PROVIDED RECORDS below:
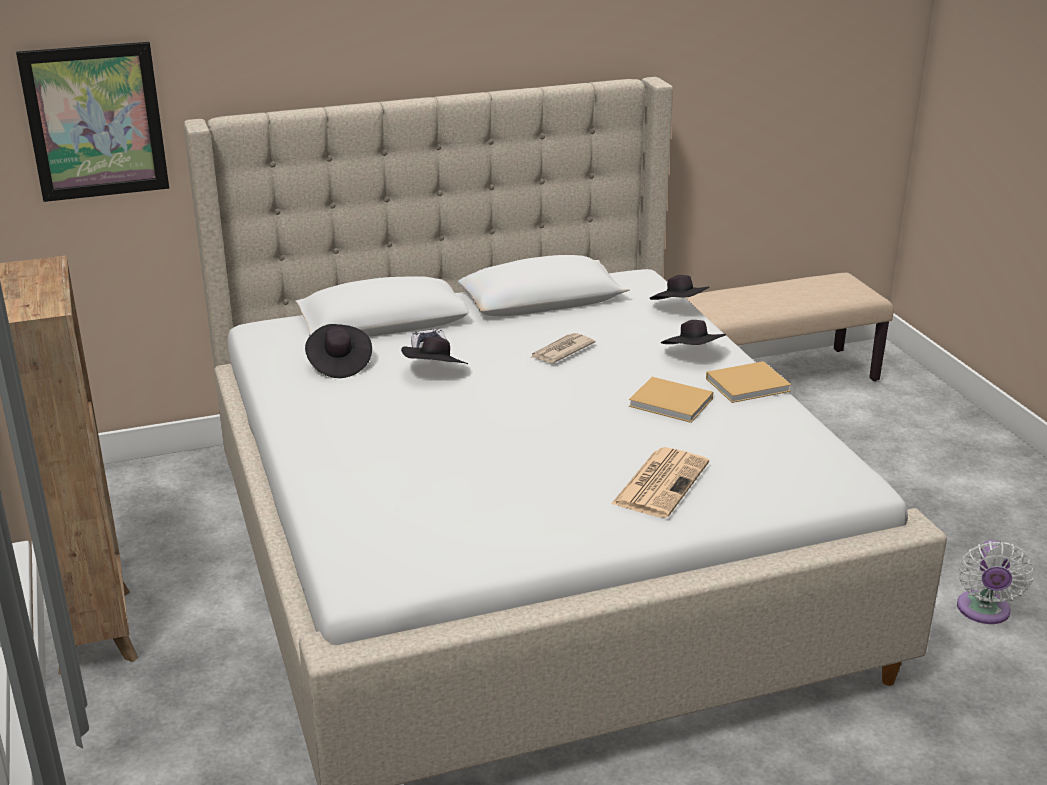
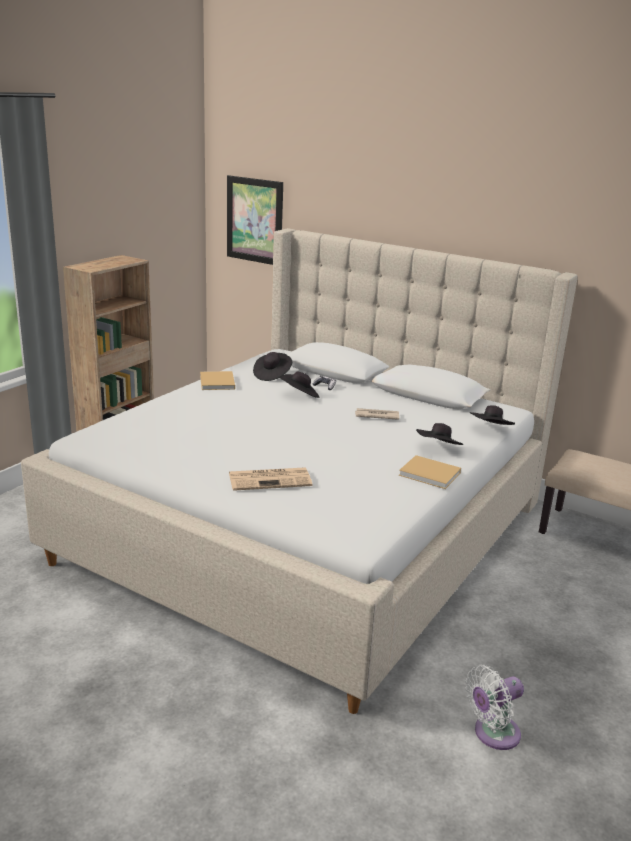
camera: 50 degrees right, 5 degrees down
(673, 403) = (368, 459): beige book -> beige book (217, 383)

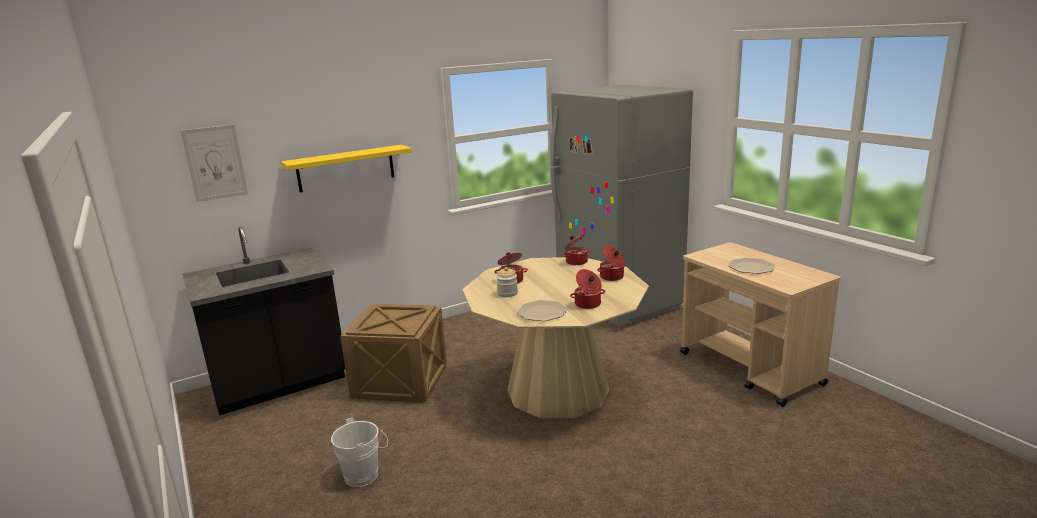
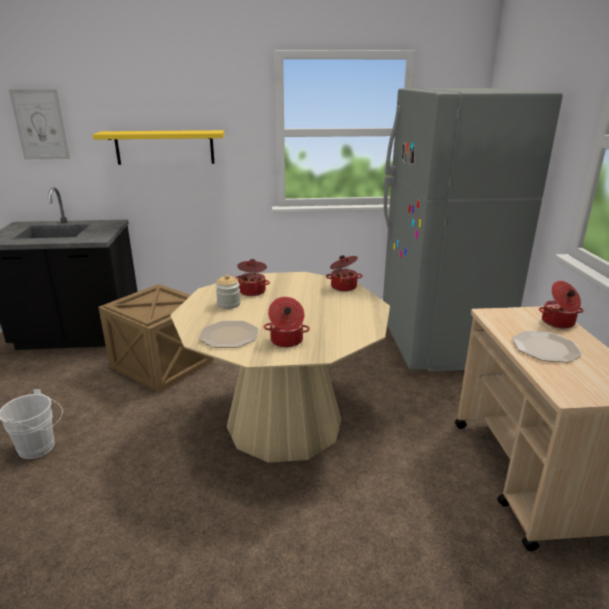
camera: 25 degrees right, 5 degrees up
(612, 277) = (357, 315): cooking pot -> cooking pot (558, 322)

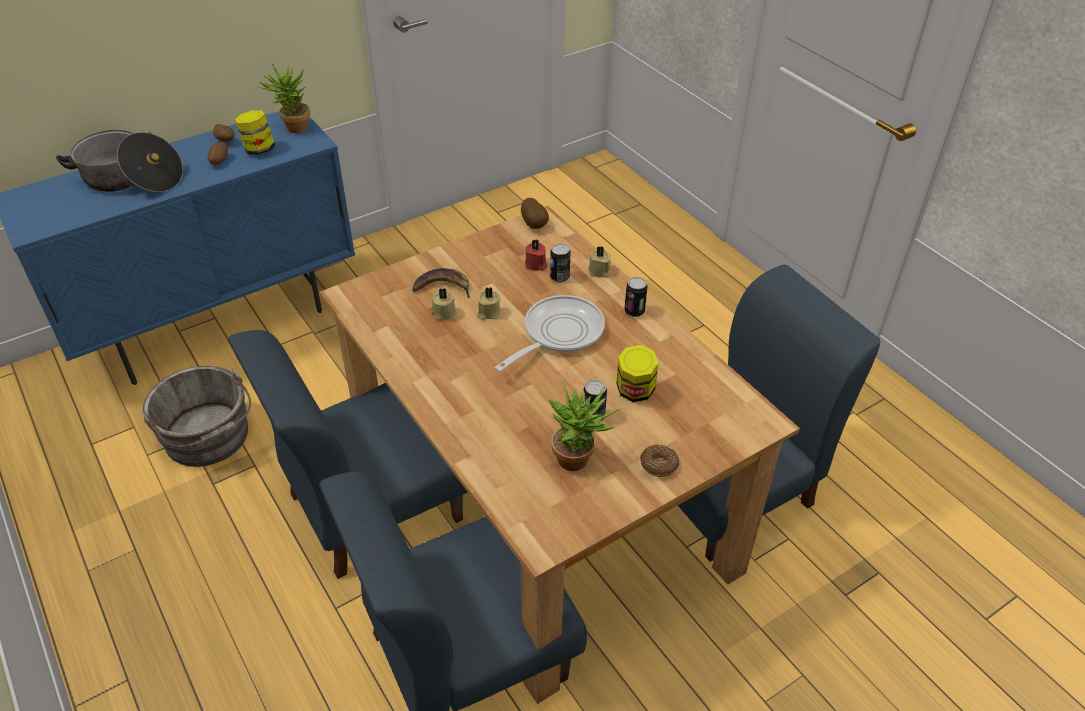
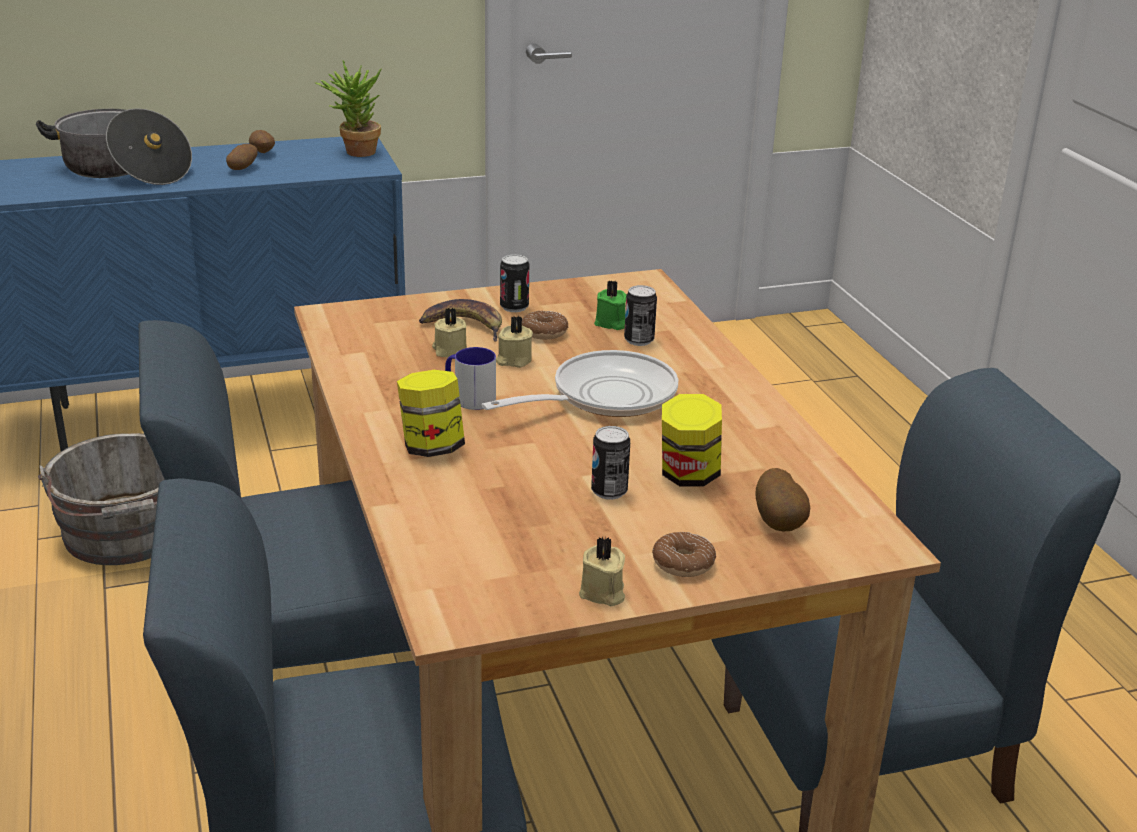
camera: 15 degrees right, 15 degrees down
(259, 149) = (299, 165): jar -> jar (432, 448)
(474, 353) = (469, 397): none -> mug
(497, 282) = (544, 332): none -> donut
(535, 224) = (632, 284): potato -> potato (780, 523)
(536, 265) = (611, 323): red candle -> green candle
(579, 460) = (560, 535): potted plant -> none
(599, 272) = (702, 343): beige candle -> beige candle (602, 593)
(634, 311) = (733, 391): can -> can (514, 307)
End of PROVIDED RECORDS.
- TASK DETAILS: Will you repeat the material above, but only from the line containing "camera: 25 degrees right, 5 degrees up" through its last line, exactly and without the pictures?

- THE ANSWER:
camera: 25 degrees right, 5 degrees up
(612, 277) = (357, 315): cooking pot -> cooking pot (558, 322)

camera: 15 degrees right, 15 degrees down
(259, 149) = (299, 165): jar -> jar (432, 448)
(474, 353) = (469, 397): none -> mug
(497, 282) = (544, 332): none -> donut
(535, 224) = (632, 284): potato -> potato (780, 523)
(536, 265) = (611, 323): red candle -> green candle
(579, 460) = (560, 535): potted plant -> none
(599, 272) = (702, 343): beige candle -> beige candle (602, 593)
(634, 311) = (733, 391): can -> can (514, 307)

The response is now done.